Of course, they still needed a truck. After some scouring, they found an older lady in the Mid Michigan area who'd had an 8' x 12' hot dog cart--technically a trailer--on the market for several years. "It was definitely set up to make hot dogs, not crepes," says Brandon, so the couple (with Bailey's help) had to make a substantial investment in a propane crepe maker that wouldn't overload its fragile electrical system. It's a big improvement over the more haphazard system that they started with, though, cutting prep and cooking time in half while producing a more consistent product.
So is the trailer's exterior. Originally forest green and purple, a nonsequitur in an area where loyalties divide sharply between green-and-white and blue-and-maize, the Moreys painted the vehicle to resemble a nighttime view of Paris. Crepformally debuted in April 2013, shuttling between farmers' markets in Mt. Pleasant and Midland, Central Michigan University Research Corporation's Food Truck Fridays gathering, and various other locations around the region. Armed with a food truck license, "[w]e can go anywhere in Michigan," says Brandon, "as long as we give four days' notice and fill out a brief form."
They haven't been too busy to try new things, though. The Moreys specialize in putting new twists on classic sandwiches. Crep's best seller is the Edmond Dantes, an altered version of the timeless Monte Cristo. The literary reference--Dantes is a character in the classic novel, The Count of Monte Cristo--goes over well among well-read customers, says Brandon, particularly on CMU's campus. "It's nice to have crepes that double as conversation pieces," he adds.

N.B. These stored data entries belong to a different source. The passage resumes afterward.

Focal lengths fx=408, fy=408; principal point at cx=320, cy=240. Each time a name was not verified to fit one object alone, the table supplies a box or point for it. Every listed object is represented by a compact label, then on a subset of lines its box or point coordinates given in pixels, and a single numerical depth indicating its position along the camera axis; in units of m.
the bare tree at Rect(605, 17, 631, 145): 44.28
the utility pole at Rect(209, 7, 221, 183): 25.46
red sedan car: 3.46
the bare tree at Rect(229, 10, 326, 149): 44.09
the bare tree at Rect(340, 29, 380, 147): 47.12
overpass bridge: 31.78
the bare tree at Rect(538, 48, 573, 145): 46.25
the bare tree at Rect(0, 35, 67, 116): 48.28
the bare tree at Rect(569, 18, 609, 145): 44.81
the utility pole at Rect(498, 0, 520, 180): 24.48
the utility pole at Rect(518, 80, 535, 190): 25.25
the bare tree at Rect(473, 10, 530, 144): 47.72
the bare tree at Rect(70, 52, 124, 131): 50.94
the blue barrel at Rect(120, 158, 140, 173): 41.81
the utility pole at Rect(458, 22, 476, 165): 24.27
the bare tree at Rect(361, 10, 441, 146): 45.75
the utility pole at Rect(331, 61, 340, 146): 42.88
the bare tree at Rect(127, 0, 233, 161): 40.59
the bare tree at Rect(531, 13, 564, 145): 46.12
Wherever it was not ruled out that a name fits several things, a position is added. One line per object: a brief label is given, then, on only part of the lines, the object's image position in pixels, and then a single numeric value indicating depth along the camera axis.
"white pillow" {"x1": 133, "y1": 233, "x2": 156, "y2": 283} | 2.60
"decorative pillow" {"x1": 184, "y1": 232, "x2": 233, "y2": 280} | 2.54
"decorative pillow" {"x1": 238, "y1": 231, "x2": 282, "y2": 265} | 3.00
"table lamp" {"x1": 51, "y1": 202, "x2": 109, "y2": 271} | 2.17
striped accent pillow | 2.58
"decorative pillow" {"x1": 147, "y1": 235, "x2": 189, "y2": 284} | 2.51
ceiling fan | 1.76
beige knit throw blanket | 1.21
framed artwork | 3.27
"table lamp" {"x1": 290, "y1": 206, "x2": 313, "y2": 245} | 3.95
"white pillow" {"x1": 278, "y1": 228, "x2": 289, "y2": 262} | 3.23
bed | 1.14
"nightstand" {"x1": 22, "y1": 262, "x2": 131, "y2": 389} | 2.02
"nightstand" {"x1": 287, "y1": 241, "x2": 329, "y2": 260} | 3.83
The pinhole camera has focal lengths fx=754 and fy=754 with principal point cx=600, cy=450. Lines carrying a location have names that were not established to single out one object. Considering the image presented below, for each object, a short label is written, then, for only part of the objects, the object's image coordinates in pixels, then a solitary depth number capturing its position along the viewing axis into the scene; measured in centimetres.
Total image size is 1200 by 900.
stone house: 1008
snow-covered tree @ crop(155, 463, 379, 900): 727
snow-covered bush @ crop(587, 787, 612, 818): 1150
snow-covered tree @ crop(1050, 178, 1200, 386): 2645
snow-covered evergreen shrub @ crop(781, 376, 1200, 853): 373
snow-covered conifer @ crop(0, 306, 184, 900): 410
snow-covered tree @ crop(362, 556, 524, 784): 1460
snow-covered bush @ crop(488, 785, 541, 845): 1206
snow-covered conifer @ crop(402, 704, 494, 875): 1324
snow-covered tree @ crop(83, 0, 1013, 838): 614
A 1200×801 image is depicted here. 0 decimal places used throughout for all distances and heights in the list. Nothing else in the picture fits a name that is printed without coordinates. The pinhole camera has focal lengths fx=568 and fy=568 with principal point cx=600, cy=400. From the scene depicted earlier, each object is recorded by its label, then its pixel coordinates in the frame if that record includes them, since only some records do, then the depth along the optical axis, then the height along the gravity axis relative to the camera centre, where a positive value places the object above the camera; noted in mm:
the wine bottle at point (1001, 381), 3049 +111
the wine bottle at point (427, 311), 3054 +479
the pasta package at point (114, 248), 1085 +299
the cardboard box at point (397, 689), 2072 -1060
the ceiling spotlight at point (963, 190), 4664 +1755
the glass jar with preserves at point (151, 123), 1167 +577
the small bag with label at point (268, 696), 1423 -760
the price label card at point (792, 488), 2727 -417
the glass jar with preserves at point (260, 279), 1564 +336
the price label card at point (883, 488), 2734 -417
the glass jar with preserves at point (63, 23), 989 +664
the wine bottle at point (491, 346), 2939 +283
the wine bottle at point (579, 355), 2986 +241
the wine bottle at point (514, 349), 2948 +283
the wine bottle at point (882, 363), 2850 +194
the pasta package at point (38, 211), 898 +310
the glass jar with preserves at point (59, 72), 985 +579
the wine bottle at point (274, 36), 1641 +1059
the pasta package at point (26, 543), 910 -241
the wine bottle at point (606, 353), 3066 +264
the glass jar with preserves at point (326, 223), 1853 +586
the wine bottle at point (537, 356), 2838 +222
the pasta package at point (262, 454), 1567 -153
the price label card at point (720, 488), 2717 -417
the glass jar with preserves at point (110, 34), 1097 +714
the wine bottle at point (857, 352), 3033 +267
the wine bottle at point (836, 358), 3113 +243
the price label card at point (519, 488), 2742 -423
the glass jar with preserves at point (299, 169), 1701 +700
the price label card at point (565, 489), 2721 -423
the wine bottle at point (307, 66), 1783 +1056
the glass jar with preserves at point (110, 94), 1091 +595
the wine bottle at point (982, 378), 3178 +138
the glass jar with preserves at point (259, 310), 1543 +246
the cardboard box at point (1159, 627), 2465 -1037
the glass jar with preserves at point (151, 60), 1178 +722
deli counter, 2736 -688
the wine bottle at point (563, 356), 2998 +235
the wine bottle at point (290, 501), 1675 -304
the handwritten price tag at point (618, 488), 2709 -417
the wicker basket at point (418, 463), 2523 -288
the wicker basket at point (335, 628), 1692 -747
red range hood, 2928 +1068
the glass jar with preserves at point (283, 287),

Indeed, the Moreys relish their interactions with their customers. "The most surprising thing about this job is that working in retail, or a retail-like profession, isn't thankless," says Brandon, who has worked at places like Aeropostale in the past.
Looking ahead, the couple is gearing up to open a proper retail location that, like Simon Joseph's Harvest, will tide them over during the winter. They've picked out a cafe space in Midland and hope to be open for business by mid-November. And further down the road, an upgraded mobile venue--possibly a real truck--could be in the offing as well.
So maybe the Moreys, Walkers and Simon Joseph's crew can convince us to update the old saying a bit: If you drive it, they will come.